== Jobs ==
- A) Answer these questions from the text on optimization, one per line:
(i) Which section examined the generalization half of the picture?
(ii) Which chapter supplies the gradients that will be followed?
(iii) What property does the Hessian of a convex function have?
- B) Resume the text on optimization after its final sentence and keep writing in the same voice.
---------- Text block
6.5 Optimisation in more depth
Most of machine learning, once the modelling decisions have been made, reduces to a single sentence: choose the parameters that minimise an empirical risk. Everything that follows, from a logistic regression fitted in milliseconds to a frontier language model trained for months across thousands of accelerators, is a variation on that one optimisation problem. The choice of optimiser is therefore not a peripheral implementation detail. It determines whether training converges at all, how quickly, to which point in parameter space, and, perhaps surprisingly, how well the resulting model generalises to data it has never seen.
This section covers the optimisation theory specific to machine learning. We separate the convex world, where classical guarantees apply and any local minimum is global, from the non-convex landscape of deep networks, where the picture is messier and the empirical track record is, against the odds, excellent. We then sketch the convergence rates that pin these regimes down, survey the adaptive optimisers that dominate large-scale training, and close on implicit regularisation, the now-famous observation that stochastic gradient descent does not merely minimise the loss but biases the search towards solutions that generalise. §6.4 examined the generalisation half of the picture; §6.5 is its optimisation counterpart, and both threads come together in Chapters 9 and 10 when we train deep networks in earnest. The calculus in Chapter 3 supplies the gradients we will be following.
Convex vs non-convex
A function $\mathcal{L}(\theta)$ is convex when the line segment between any two points on its graph lies on or above the graph itself. Geometrically, the surface is bowl-shaped: there is a single basin, no ridges, no false floors. Algebraically, the Hessian is positive semi-definite everywhere it exists. The consequence for optimisation is profound. Every local minimum of a convex loss is also a global minimum, every stationary point with $\nabla \mathcal{L}(\theta) = 0$ is optimal, and gradient descent with a sensible step size is guaranteed to find that optimum. We can stop training when the gradient norm falls below a tolerance and be confident that we have not been trapped somewhere disappointing.
--------------------
---------- Dataset rows
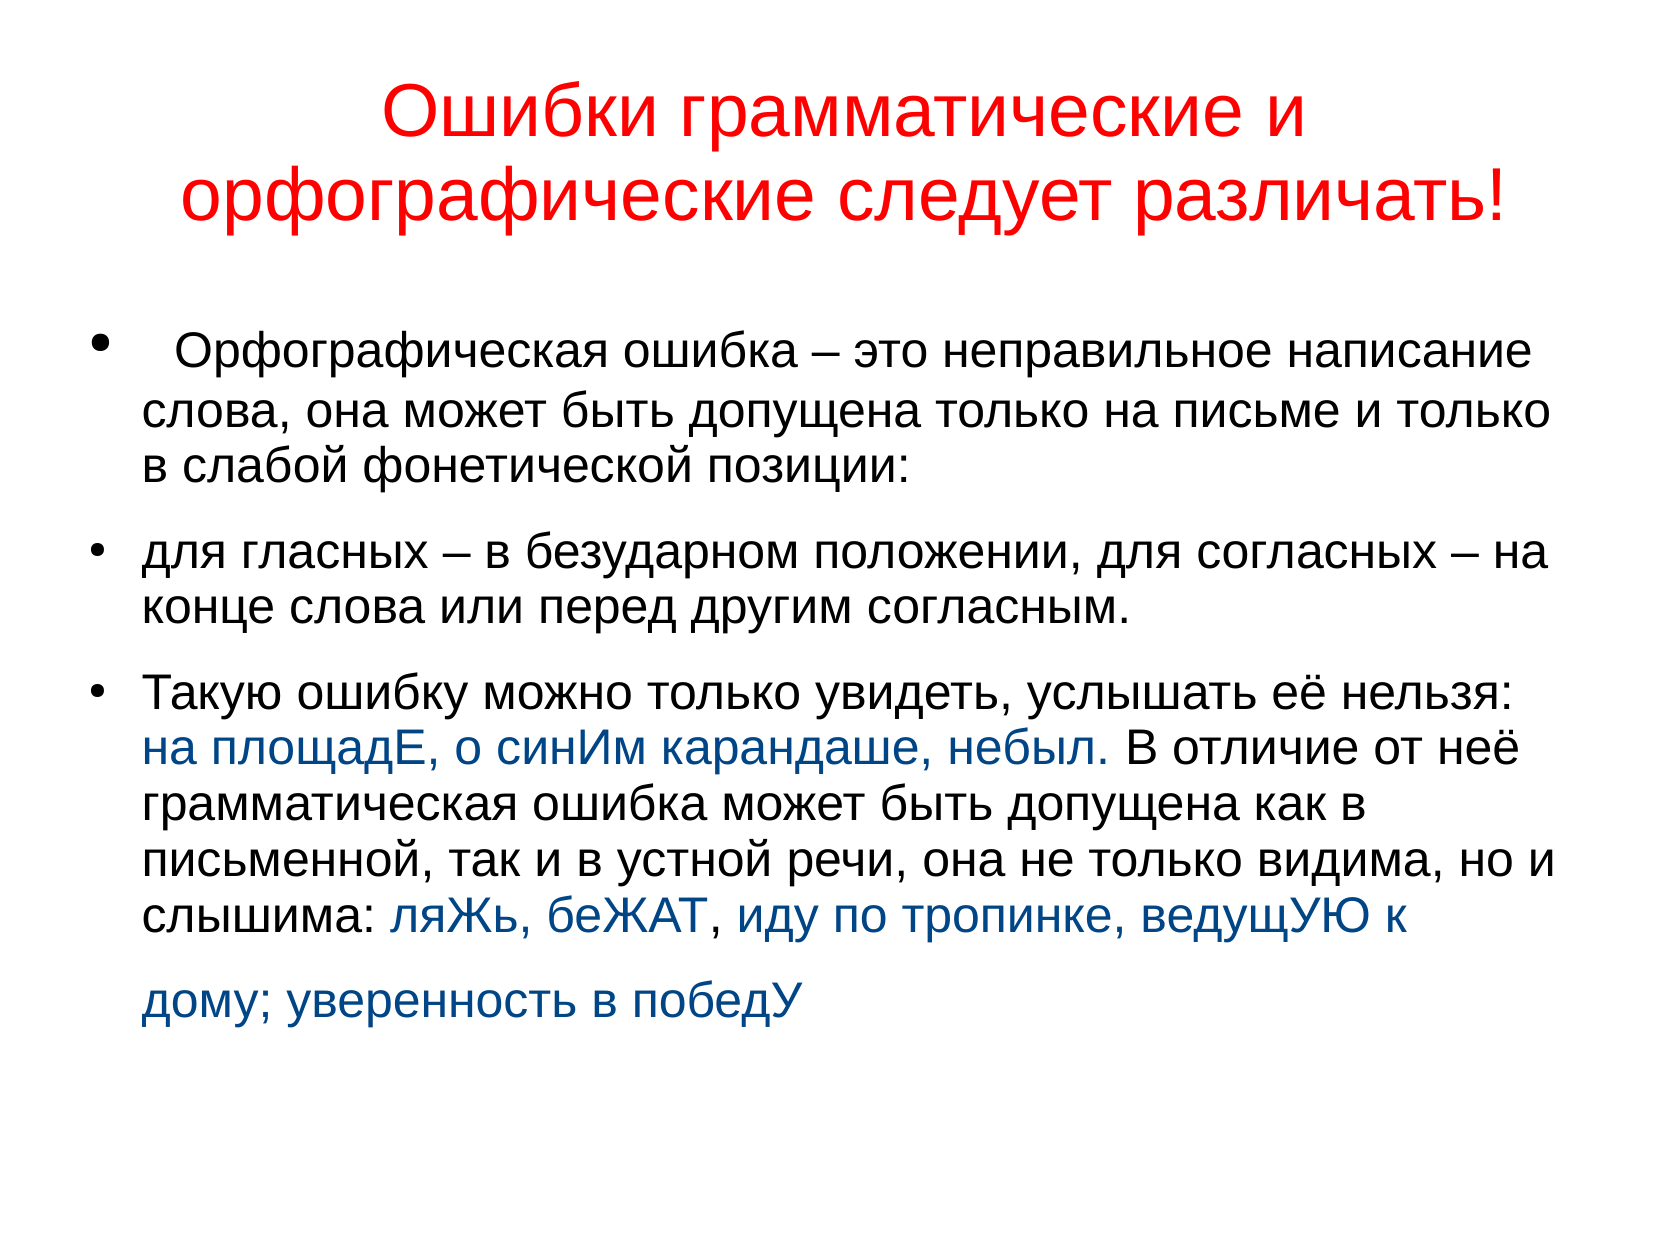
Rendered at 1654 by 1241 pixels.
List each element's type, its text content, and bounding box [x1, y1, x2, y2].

title Ошибки грамматические и орфографические следует различать! [82, 49, 1571, 257]
list Орфографическая ошибка – это неправильное написание слова, она может быть допущена только на письме и только в слабой фонетической позиции: для гласных – в безударном положении, для согласных – на конце слова или перед другим согласным. Такую ошибку можно только увидеть, услышать её нельзя: на площадЕ, о синИм карандаше, небыл. В отличие от неё грамматическая ошибка может быть допущена как в письменной, так и в устной речи, она не только видима, но и слышима: ляЖь, беЖАТ, иду по тропинке, ведущУЮ к дому; уверенность в победУ [70, 307, 1559, 1126]
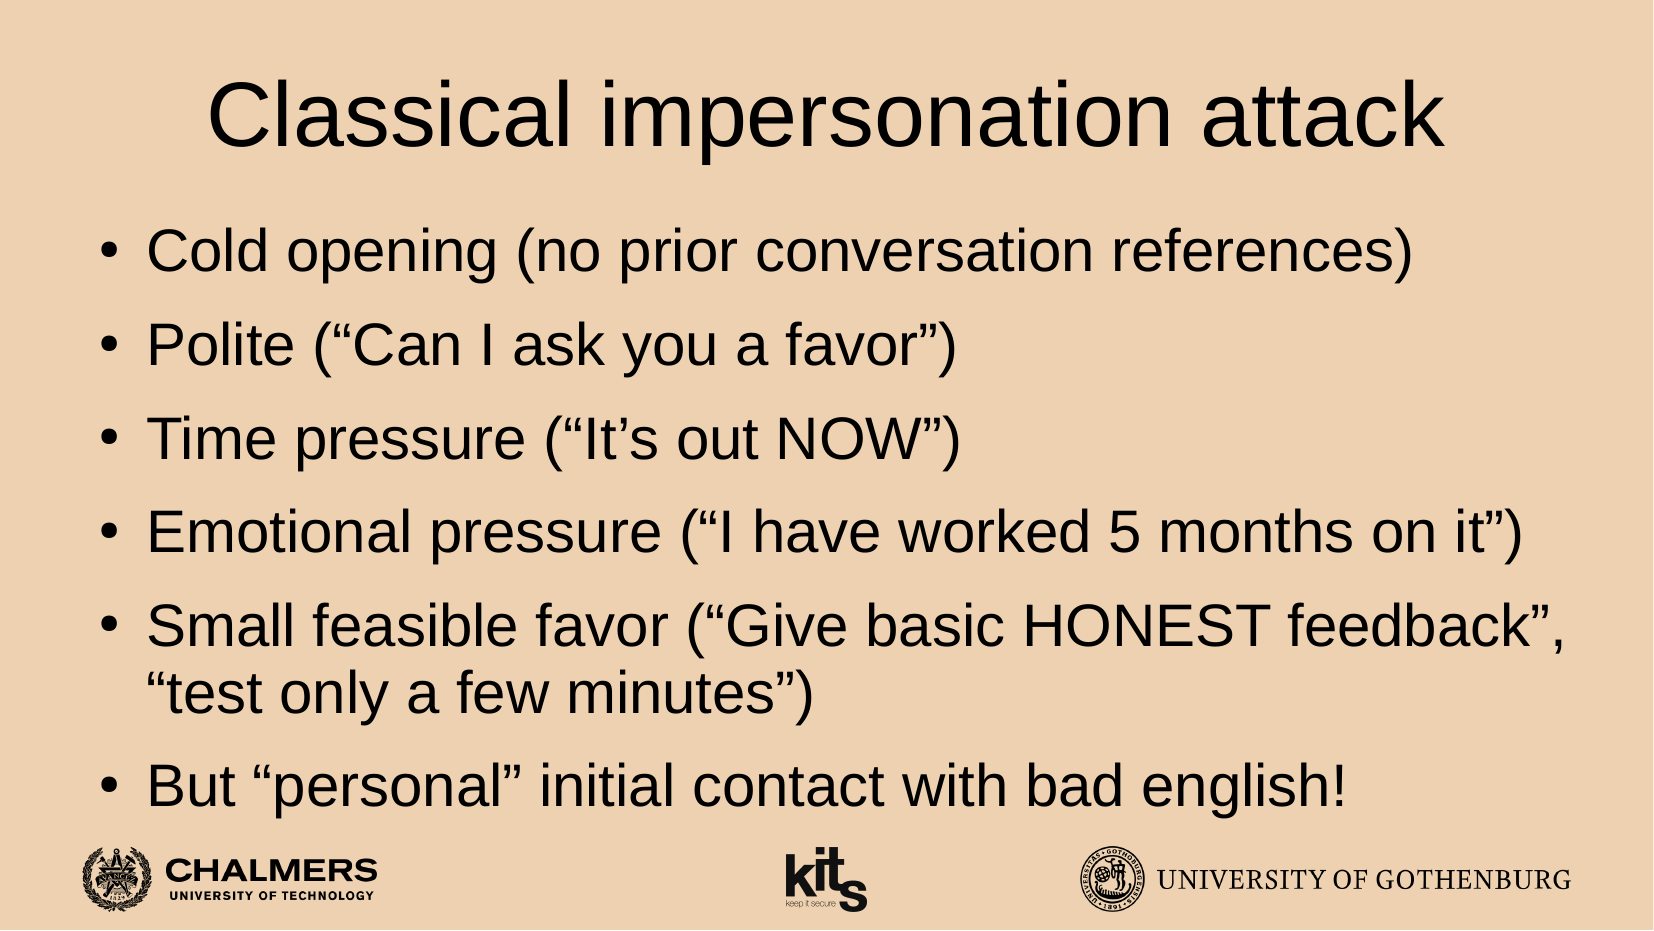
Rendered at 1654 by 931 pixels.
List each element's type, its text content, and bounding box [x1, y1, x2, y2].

list Cold opening (no prior conversation references) Polite (“Can I ask you a favor”) Time pressure (“It’s out NOW”) Emotional pressure (“I have worked 5 months on it”) Small feasible favor (“Give basic HONEST feedback”, “test only a few minutes”) But “personal” initial contact with bad english! [82, 217, 1571, 827]
title Classical impersonation attack [82, 37, 1571, 193]
picture [1080, 846, 1571, 912]
picture [82, 847, 377, 912]
picture [786, 847, 867, 912]
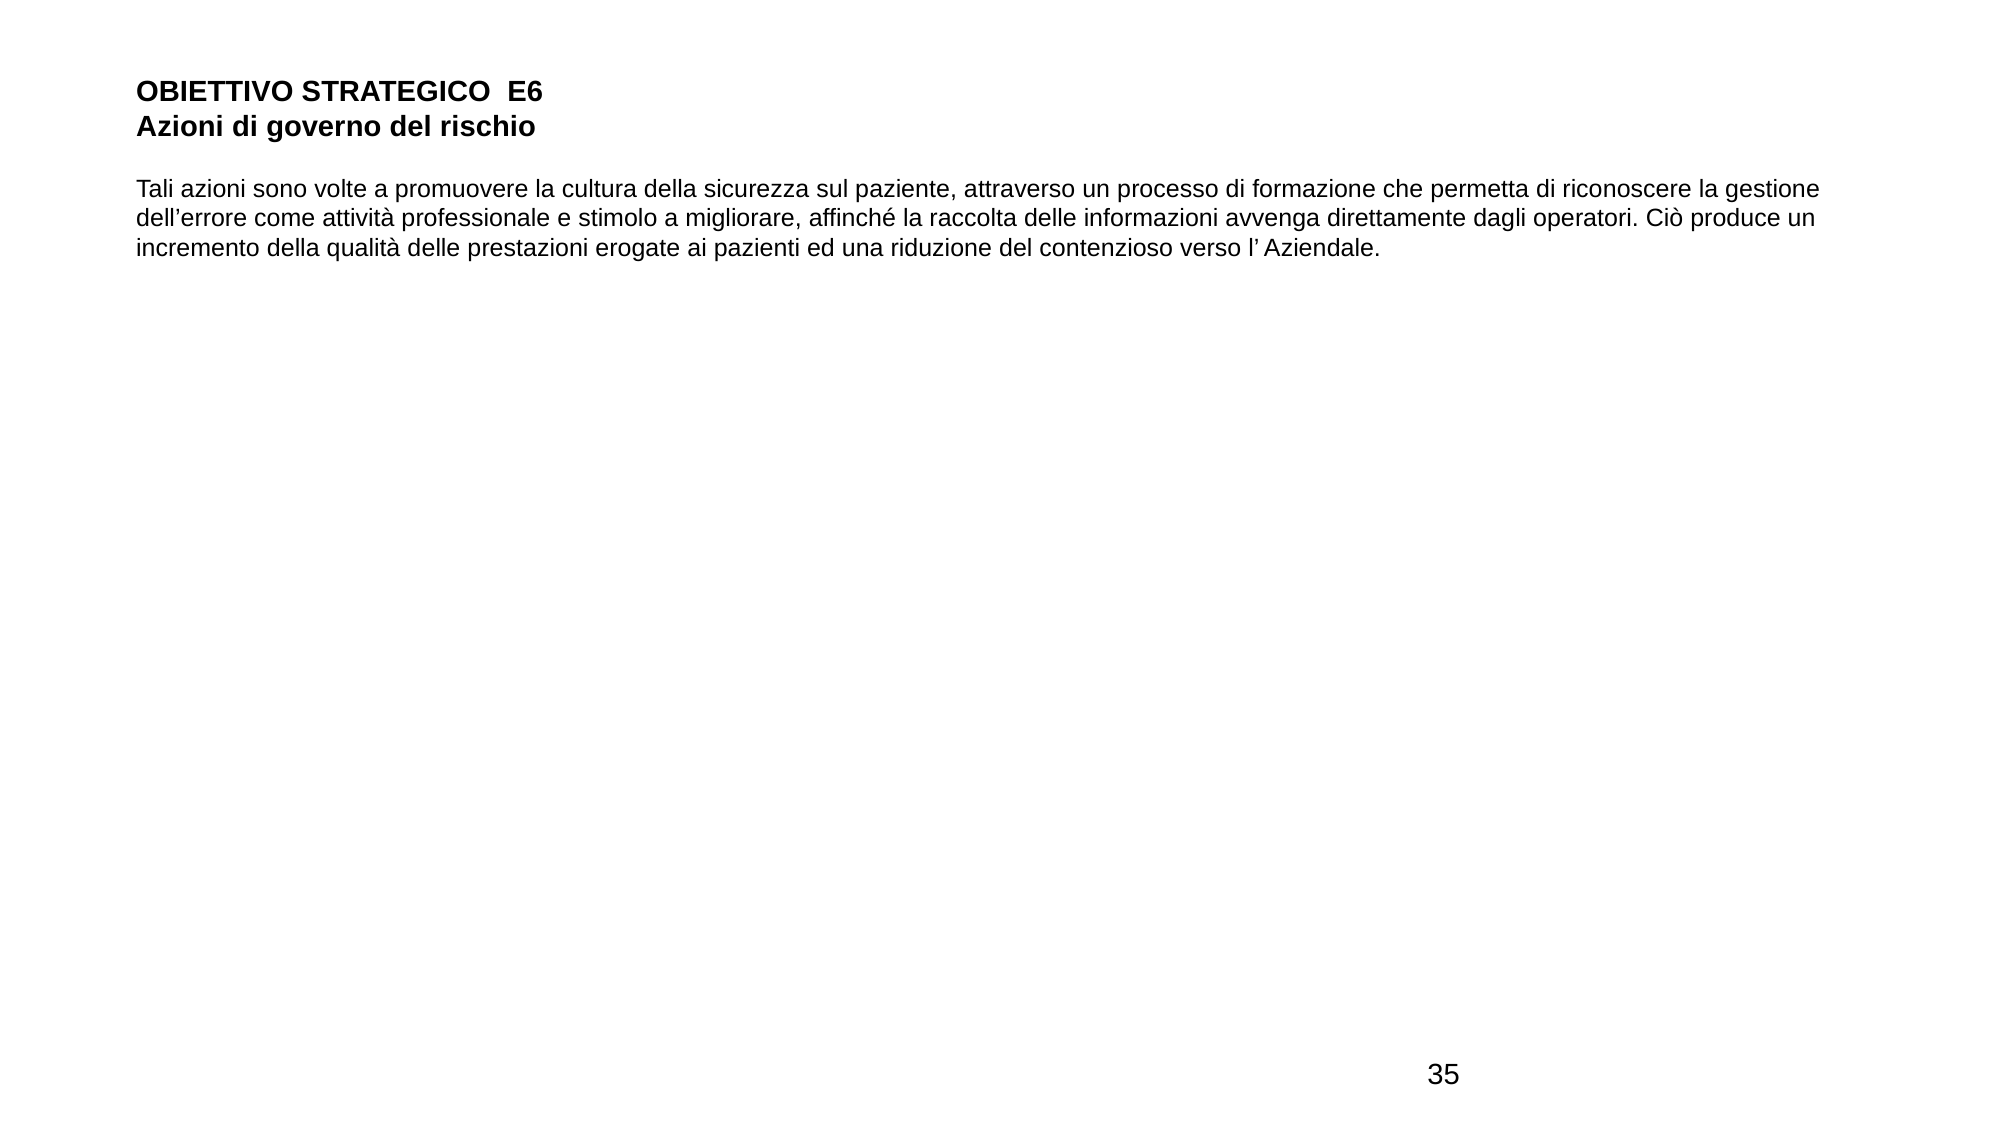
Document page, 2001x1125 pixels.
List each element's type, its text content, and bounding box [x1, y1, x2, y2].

title OBIETTIVO STRATEGICO E6 Azioni di governo del rischio Tali azioni sono volte a promuovere la cultura della sicurezza sul paziente, attraverso un processo di formazione che permetta di riconoscere la gestione dell’errore come attività professionale e stimolo a migliorare, affinché la raccolta delle informazioni avvenga direttamente dagli operatori. Ciò produce un incremento della qualità delle prestazioni erogate ai pazienti ed una riduzione del contenzioso verso l’ Aziendale. [121, 58, 1847, 276]
slide_number <numero> [1412, 1042, 1863, 1103]
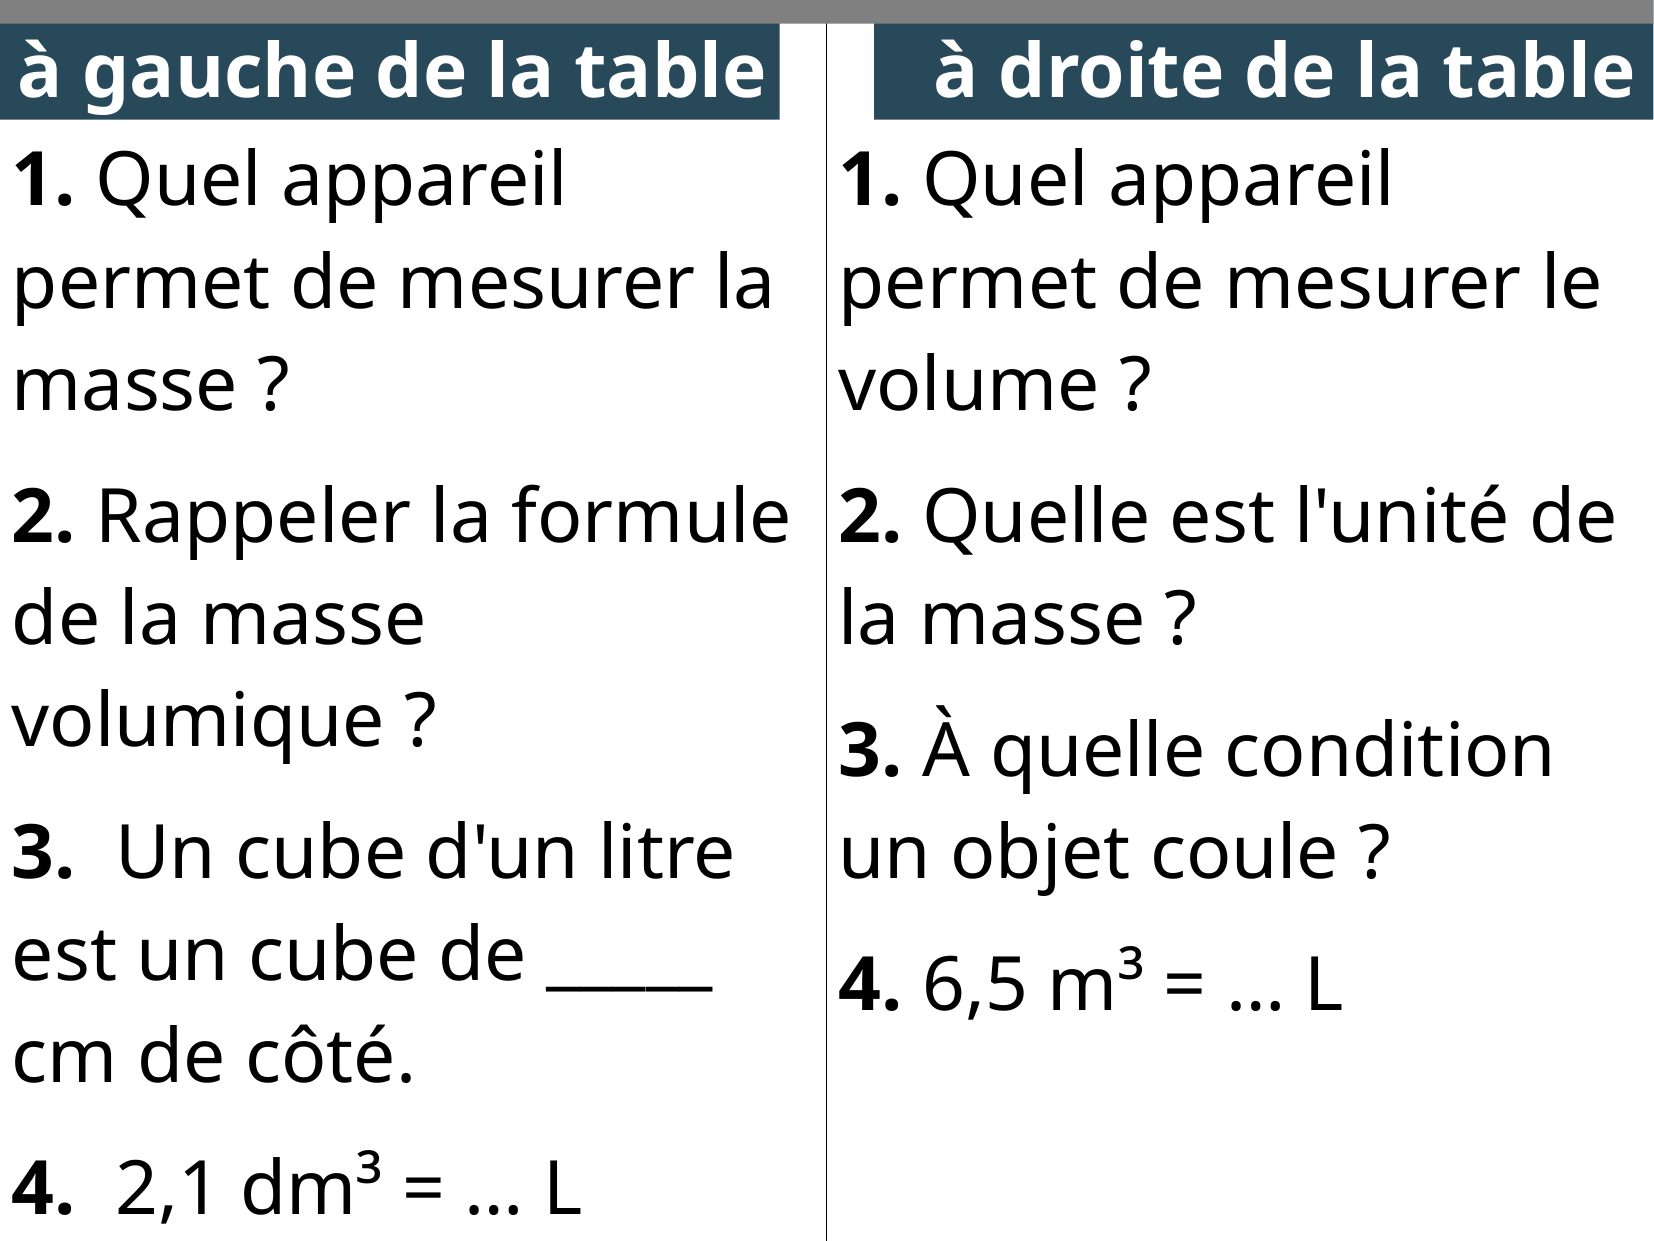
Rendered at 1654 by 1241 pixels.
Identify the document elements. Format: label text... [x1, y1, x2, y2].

list 1. Quel appareil permet de mesurer le volume ? 2. Quelle est l'unité de la masse ? 3. À quelle condition un objet coule ? 4. 6,5 m³ = … L [838, 125, 1654, 1241]
text_box [0, 0, 1654, 24]
title à gauche de la table [0, 24, 780, 120]
list 1. Quel appareil permet de mesurer la masse ? 2. Rappeler la formule de la masse volumique ? 3. Un cube d'un litre est un cube de _____ cm de côté. 4. 2,1 dm³ = … L [11, 125, 815, 1241]
title à droite de la table [874, 24, 1654, 120]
--------------------
== Expected answers ==
- A)
(i) §6.4
(ii) Chapter 3
(iii) It is positive semi-definite everywhere it exists.

- B)
This is not a niche regime. Linear regression with squared error, logistic regression with cross-entropy, ridge and lasso regression, support vector machines with hinge loss, Poisson and other generalised linear models, the entire classical statistical toolkit is convex by construction. Convex optimisation is also a mature field with off-the-shelf interior-point and proximal solvers that exploit problem structure to converge in tens of iterations. If you can cast a problem as convex, you should: the practical and theoretical advantages are overwhelming.
Neural networks are different. The composition of linear maps and non-linear activations produces a loss surface that is non-convex in nearly every direction. There are many local minima, more saddle points than minima at high dimensions, long flat plateaus, narrow ravines, and regions where the gradient vanishes for reasons that have nothing to do with optimality. Worse, the loss is invariant under permutations of hidden units and under sign flips on layers paired with appropriate changes downstream, so genuinely distinct global minima exist in their millions. In principle, finding the global minimum of a non-convex loss is NP-hard.
In practice, this nightmare has not materialised. Empirically, gradient descent on neural-network losses finds solutions that are not necessarily global but are good enough, and, more strikingly, the local minima reached by stochastic gradient descent tend to generalise comparably regardless of the random seed. Several explanations have been advanced. Saddle points, not poor local minima, are the dominant obstacle in high dimensions, and small amounts of stochastic noise dislodge gradient flow from saddles efficiently. Most local minima of an over-parameterised network achieve near-zero training loss and lie in a connected, low-loss manifold rather than as isolated wells. The training objective is benign in ways that worst-case theory does not capture.
The practical lesson is to take convexity seriously when it is available (convex problems are solved problems) and to accept, when it is not, that we are doing applied alchemy with surprisingly reliable results.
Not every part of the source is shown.